Future research needs to address these quality concerns by attending to limitations with both internal and external validity. One way to do so is to use the RE-AIM framework, a conceptual approach for evaluating the translation of research into practice in “real-world” settings (141). RE-AIM stands for reach, effectiveness, adoption, implementation fidelity, and maintenance – five areas, which, if addressed, ensure that essential program goals are retained during the implementation process, resulting in greater external validity. More research is also needed to investigate the longer term, maintenance effects of interventions to promote positive emotional health, and address illness-related domains in older adults as most of the studies here were of short-term effectiveness.
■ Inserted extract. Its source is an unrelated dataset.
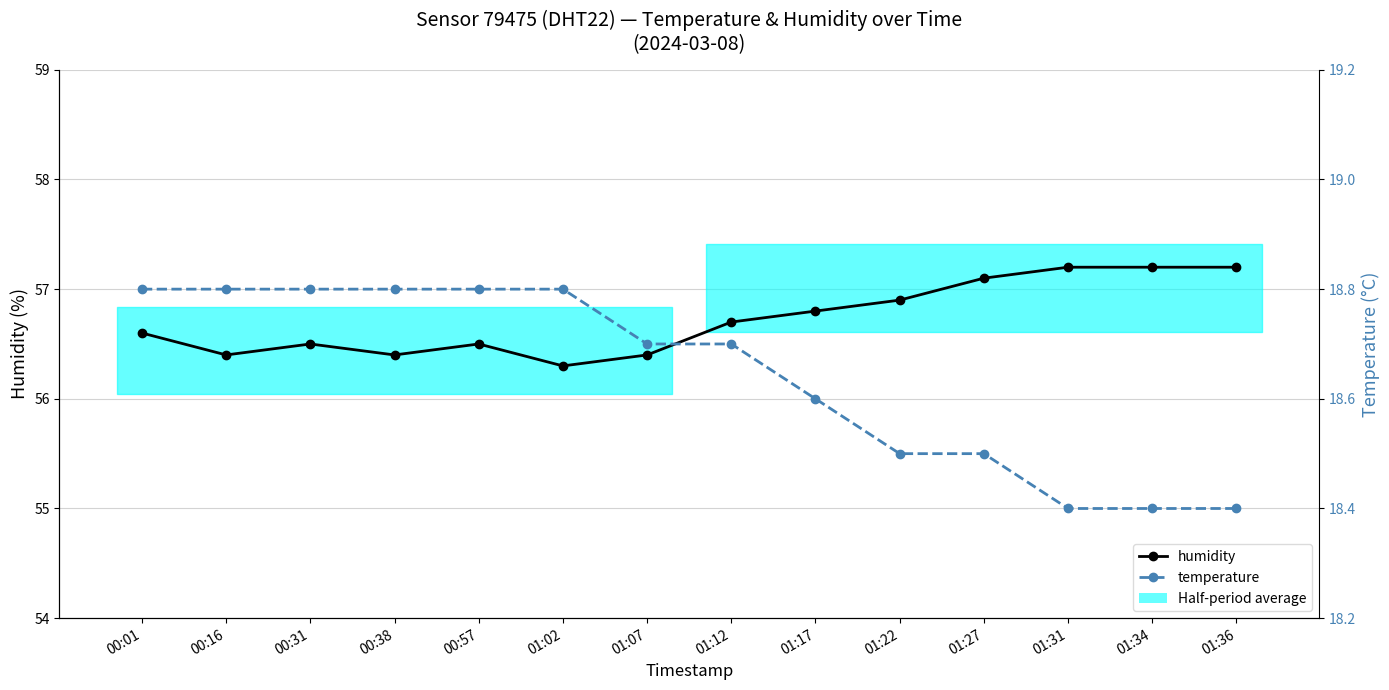

Is it true that temperature equals 18.8 at 01:02?

True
The prominence of theories such as social cognitive theory, social learning theory, and self-efficacy theory in those interventions with sufficient evidence may also be helpful to consider in future intervention design and development as they may have contributed to the optimization of participants’ quality of life and self-efficacy and minimization of anxiety symptoms.
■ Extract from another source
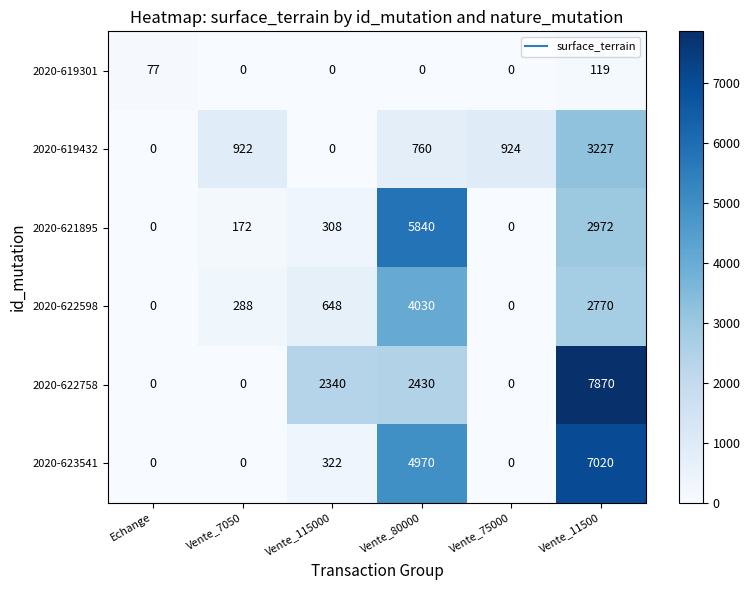

The 2020-622758 series shows 2340 at Vente_115000. True or false?

True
Despite the gaps in the current research, our systematic review provides important information about interventions that can promote emotional health outcomes in community-dwelling older adults. Specifically, we found that skills training interventions resulted in improvements in both illness-related (anxiety) and positive (quality of life and self-efficacy) domains of emotional health. Given that more than one in four Americans lives with two or more concurrent chronic conditions, the challenges of managing multiple chronic conditions among the growing numbers of older persons are significant (50). One of the overarching goals of the U.S. Department of Health and Human Services’ Strategic Framework (58), Optimum Health and Quality of Life for Individuals with Multiple Chronic Conditions, is to maximize the use of proven self-care management and other services by individuals with multiple chronic conditions.” As shown in this review, skills training interventions can offer important benefits in the realm of promoting emotional health in older adults. Given the expanding proportion of older adults in the US and globally, we hope this review will help in addressing some of challenges identified in this important area of study.
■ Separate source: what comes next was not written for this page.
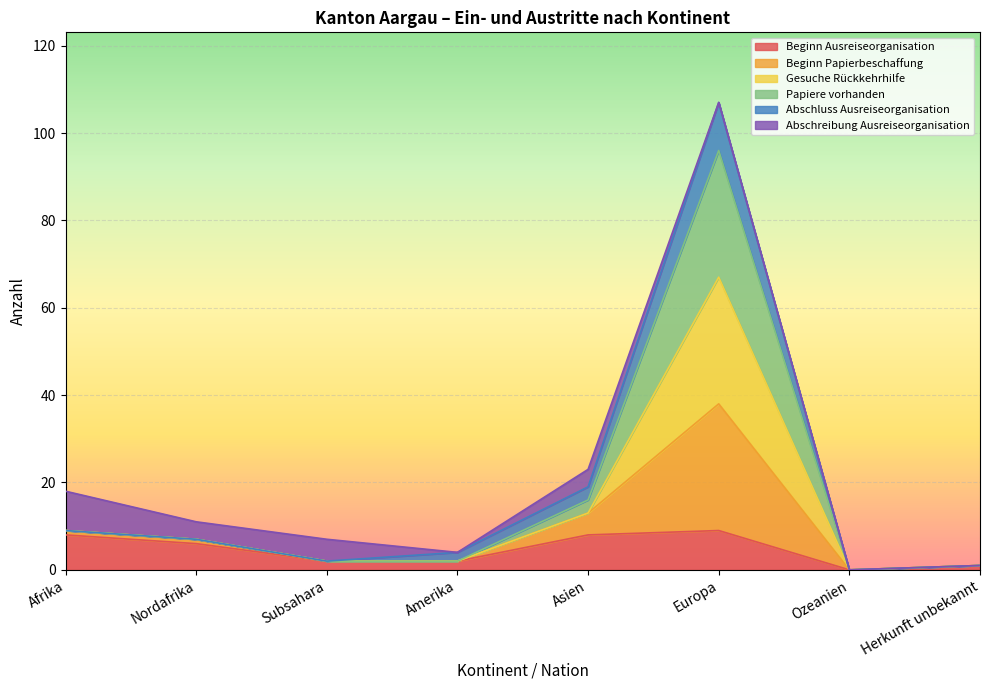

What is the highest value of the Beginn Ausreiseorganisation series?

9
Conflict of Interest Statement

The authors declare that the research was conducted in the absence of any commercial or financial relationships that could be construed as a potential conflict of interest.

This paper is included in the Research Topic, “Evidence-Based Programming for Older Adults.” This Research Topic received partial funding from multiple government and private organizations/agencies; however, the views, findings, and conclusions in these articles are those of the authors and do not necessarily represent the official position of these organizations/agencies. All papers published in the Research Topic received peer review from members of the Frontiers in Public Health (Public Health Education and Promotion section) panel of Review Editors. Because this Research Topic represents work closely associated with a nationwide evidence-based movement in the US, many of the authors and/or Review Editors may have worked together previously in some fashion. Review Editors were purposively selected based on their expertise with evaluation and/or evidence-based programming for older adults. Review Editors were independent of named authors on any given article published in this volume.

This research was made possible through a contract with the National Association of Chronic Disease Directors (NACDD) to the University of Washington Health Promotion Research Center and funded by the CDC Healthy Aging Program’s Healthy Brain Initiative (U48-DP000050). The findings and conclusions in this article are those of the authors and do not necessarily represent the official position of the Centers for Disease Control and Prevention.